I needed some music wire for making springs for the Kerzel hit-and-miss engine that I am building.  The plans called for wire measuring 0.010 inches in diameter for winding the springs on the regulator.  The smallest I could find at the hardware store was 0.015 inches.  Not wanting to spend $20 plus for a 900 foot roll from McMaster Carr, I found another source.  It turns out that the highest string on an acoustic guitar (E) is exactly 0.010 inches.  So my old guitar is short a string, but my engine has the proper size spring on it.  
I guess that's why it's called _music _wire.


----------



## Blogwitch (May 12, 2018)

I usually stock up on mandolin strings, you can buy them singly or sets. 
Over the years you tend to get a good stock in so you can make almost anything that requires music wire (called piano wire in the UK).

John


----------



## blanik (May 12, 2018)

Most RC Model suppliers stock a wide range of spring steel wire (mostly called "Piano Wire").  The RC Modellers use it for control surface pushrods and pullrods in the smaller wire sizes, and for undercarriage legs in larger wire sizes.  You'll find a wide range of spring steel wire listed on this RC Hobby Store link, although you'll possibly need to use a close metric or AWG size to get the 0.010" that you're looking for:  



https://hobbyking.com/en_us/catalogsearch/result/?cat=&q=piano+wire&___store=en_us


There's heaps of other suppliers - I've just provided the link to the supplier that I use most often.

Regards,


RoyG


----------



## Henry (May 12, 2018)

I bough mine in Ebay, they are longer rolls and you will find almost any diameter.

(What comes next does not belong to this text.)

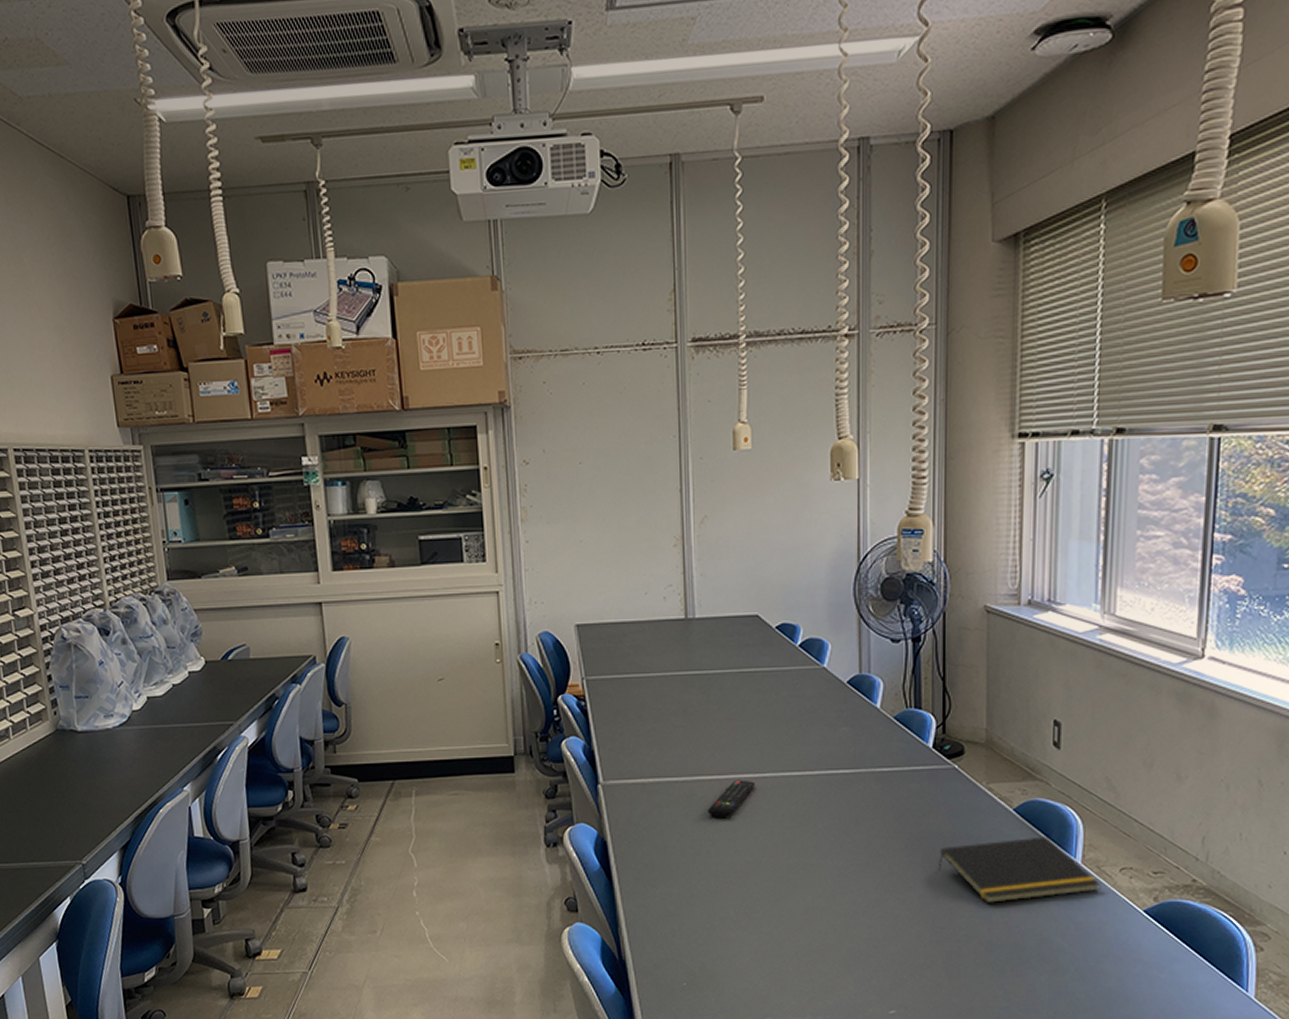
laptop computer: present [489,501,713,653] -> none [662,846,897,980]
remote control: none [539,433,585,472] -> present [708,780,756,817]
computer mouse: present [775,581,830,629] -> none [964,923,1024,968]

Like they said look for piano wire.


----------



## Longboy (May 13, 2018)

http://www.ksmetals.com

http://www.ksmetals.com/DomesticDistributors.html


----------



## PCT (May 13, 2018)

Thanks for the tips guys, I goofed up the spring and have to get more wire.  The wire was winding up on my .095" mandrel just fine, but I had to touch it as it was winding (duh) which caused the wire to overlap the previous coils which spoiled it.  

  It's surprising how much wire it takes to make a small diameter spring about .750" long.


----------